Arrêté un homme dans une coruña pour avoir obtenu des images sexuelles de mineurs à travers les réseaux sociaux

Un homme a été arrêté dans une Coruña accusée d’obtenir des images sexuelles de mineurs par le biais de réseaux sociaux par la coercition et les menaces. La garde civile indique que jusqu’à présent, 24 victimes ont été identifiées sur tout le territoire national et souligne que certaines d’entre elles ont subi cette situation depuis des années. Les agents ont saisi un grand nombre de dispositifs informatiques de contenu sexuel lors de l’enregistrement pratiqué à la maison, dans une opération initiée en 2023 qui a été menée sous la direction du tribunal de Betanzos et du bureau du procureur à la suite de la plainte d’un mineur qui a déclaré de sérieuses menaces et coercition pour envoyer des images de contenu sexuel par le biais de réseaux sociaux.

Message envoyé par le désormais détenu à l’une de ses victimes. / Loc

Le détenu a opéré sur différentes plates-formes sous plusieurs identités pour contacter les mineurs. Selon la garde civile, il a utilisé différentes méthodes et outils technologiques pour essayer de cacher son identité sur le réseau et a utilisé un modèle systématique pour extorquer ses victimes. Tout d’abord, il a envoyé une image intime, connue sous le nom de «nu», et a par la suite demandé une autre photographie nue des victimes. Après avoir reçu le premier nu, l’auteur présumé a lancé un harcèlement progressif et les a forcés à accepter un accord qui a fait semblant d’attribuer les droits d’utilisation des images qu’il avait reçues. En vertu du faux accord, il essaie de convaincre ses victimes qu’il était exempté de toute responsabilité pour la possession ou la diffusion possible des images pour éviter d’être dénoncée.

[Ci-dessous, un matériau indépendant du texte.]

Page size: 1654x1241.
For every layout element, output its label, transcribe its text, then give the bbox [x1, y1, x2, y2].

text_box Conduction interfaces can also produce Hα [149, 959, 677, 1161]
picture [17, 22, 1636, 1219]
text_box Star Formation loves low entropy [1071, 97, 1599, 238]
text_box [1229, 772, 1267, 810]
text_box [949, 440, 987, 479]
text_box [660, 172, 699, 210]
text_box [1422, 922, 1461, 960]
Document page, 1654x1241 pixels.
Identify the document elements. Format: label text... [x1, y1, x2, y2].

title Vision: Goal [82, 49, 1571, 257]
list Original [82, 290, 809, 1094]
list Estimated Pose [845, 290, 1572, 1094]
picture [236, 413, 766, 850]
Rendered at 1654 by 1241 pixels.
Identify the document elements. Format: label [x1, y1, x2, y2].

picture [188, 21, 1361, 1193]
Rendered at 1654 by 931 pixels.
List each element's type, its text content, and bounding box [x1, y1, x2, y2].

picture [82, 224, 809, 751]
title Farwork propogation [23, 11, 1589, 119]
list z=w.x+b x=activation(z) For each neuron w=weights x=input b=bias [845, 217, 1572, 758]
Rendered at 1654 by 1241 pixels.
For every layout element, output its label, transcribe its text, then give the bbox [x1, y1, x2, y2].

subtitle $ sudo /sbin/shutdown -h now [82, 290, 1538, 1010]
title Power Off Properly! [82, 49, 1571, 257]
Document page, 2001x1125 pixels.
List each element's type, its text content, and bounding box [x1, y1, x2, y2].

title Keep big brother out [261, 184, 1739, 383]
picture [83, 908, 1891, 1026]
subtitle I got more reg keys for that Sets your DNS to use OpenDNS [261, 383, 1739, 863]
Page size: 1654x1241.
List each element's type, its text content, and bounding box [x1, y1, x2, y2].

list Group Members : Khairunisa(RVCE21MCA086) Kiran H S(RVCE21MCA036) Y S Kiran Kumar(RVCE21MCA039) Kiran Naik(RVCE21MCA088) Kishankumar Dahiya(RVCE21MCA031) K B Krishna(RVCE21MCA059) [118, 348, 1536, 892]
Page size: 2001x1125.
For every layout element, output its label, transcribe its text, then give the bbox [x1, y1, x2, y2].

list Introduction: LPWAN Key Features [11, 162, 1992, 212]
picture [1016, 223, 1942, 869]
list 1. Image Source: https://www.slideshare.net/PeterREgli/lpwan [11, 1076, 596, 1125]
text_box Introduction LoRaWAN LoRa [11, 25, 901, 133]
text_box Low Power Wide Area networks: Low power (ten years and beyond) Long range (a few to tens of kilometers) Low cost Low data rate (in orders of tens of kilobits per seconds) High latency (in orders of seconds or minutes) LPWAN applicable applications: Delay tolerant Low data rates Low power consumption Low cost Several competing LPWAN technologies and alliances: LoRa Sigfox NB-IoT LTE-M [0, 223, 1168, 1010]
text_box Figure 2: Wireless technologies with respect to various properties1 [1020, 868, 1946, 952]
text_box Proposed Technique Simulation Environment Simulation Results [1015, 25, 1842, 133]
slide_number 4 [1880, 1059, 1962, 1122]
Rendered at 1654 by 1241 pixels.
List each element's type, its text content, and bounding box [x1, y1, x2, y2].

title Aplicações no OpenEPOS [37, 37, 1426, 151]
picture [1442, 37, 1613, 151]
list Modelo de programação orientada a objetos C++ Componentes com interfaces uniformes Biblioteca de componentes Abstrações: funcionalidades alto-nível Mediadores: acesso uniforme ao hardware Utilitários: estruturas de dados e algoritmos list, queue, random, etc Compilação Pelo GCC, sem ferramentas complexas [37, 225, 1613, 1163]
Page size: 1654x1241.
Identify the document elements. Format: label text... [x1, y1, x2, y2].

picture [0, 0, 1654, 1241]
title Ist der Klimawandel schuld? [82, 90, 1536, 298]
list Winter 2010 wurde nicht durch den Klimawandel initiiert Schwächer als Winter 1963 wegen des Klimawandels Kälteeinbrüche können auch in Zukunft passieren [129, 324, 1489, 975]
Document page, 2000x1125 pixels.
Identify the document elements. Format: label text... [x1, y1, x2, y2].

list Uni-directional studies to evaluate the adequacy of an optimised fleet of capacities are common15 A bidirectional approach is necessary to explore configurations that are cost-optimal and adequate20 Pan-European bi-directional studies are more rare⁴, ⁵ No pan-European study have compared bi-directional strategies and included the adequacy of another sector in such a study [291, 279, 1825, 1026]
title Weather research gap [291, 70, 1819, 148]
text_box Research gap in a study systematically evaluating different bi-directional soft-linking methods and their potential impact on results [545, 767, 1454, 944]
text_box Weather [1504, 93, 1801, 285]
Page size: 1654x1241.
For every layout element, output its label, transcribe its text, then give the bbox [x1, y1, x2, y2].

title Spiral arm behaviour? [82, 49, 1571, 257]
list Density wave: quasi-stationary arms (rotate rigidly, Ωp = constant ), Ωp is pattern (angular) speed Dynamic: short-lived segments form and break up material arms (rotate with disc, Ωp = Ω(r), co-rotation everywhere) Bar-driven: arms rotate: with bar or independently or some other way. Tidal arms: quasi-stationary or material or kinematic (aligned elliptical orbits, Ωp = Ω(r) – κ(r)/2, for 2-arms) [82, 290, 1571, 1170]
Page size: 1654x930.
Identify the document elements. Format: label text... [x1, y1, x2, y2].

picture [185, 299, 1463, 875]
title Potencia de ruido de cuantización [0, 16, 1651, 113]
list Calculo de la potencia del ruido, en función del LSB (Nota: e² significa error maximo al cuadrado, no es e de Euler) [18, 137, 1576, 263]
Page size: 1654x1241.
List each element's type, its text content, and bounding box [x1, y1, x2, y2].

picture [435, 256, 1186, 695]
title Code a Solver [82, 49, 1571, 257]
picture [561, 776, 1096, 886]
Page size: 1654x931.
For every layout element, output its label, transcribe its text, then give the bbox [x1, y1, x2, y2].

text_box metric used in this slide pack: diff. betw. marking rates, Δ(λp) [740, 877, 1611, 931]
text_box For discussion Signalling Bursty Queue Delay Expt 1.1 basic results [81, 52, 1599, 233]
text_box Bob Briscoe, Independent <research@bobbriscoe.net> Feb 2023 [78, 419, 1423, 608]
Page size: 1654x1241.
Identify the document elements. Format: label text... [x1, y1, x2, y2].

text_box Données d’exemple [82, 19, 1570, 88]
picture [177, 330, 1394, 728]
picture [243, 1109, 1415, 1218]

Pour plus de matériel pornographique, le détenu est venu pour supplanter l’identité d’autres personnes sur différents réseaux sociaux, selon la garde civile. Avec ces profils, il a de nouveau contacté les victimes et a commencé un nouveau cycle de chantage avec des menaces qu’il répartirait des images sexuelles dans leur environnement personnel s’ils n’envoyaient plus. Certaines des victimes ont subi de graves troubles dépressifs en raison de la pression constante. Parmi les effets saisis à la maison, il existe des téléphones portables, des ordinateurs et des dispositifs de stockage de masse avec une grande quantité d’informations, de photographies, de vidéos et de fichiers stockés.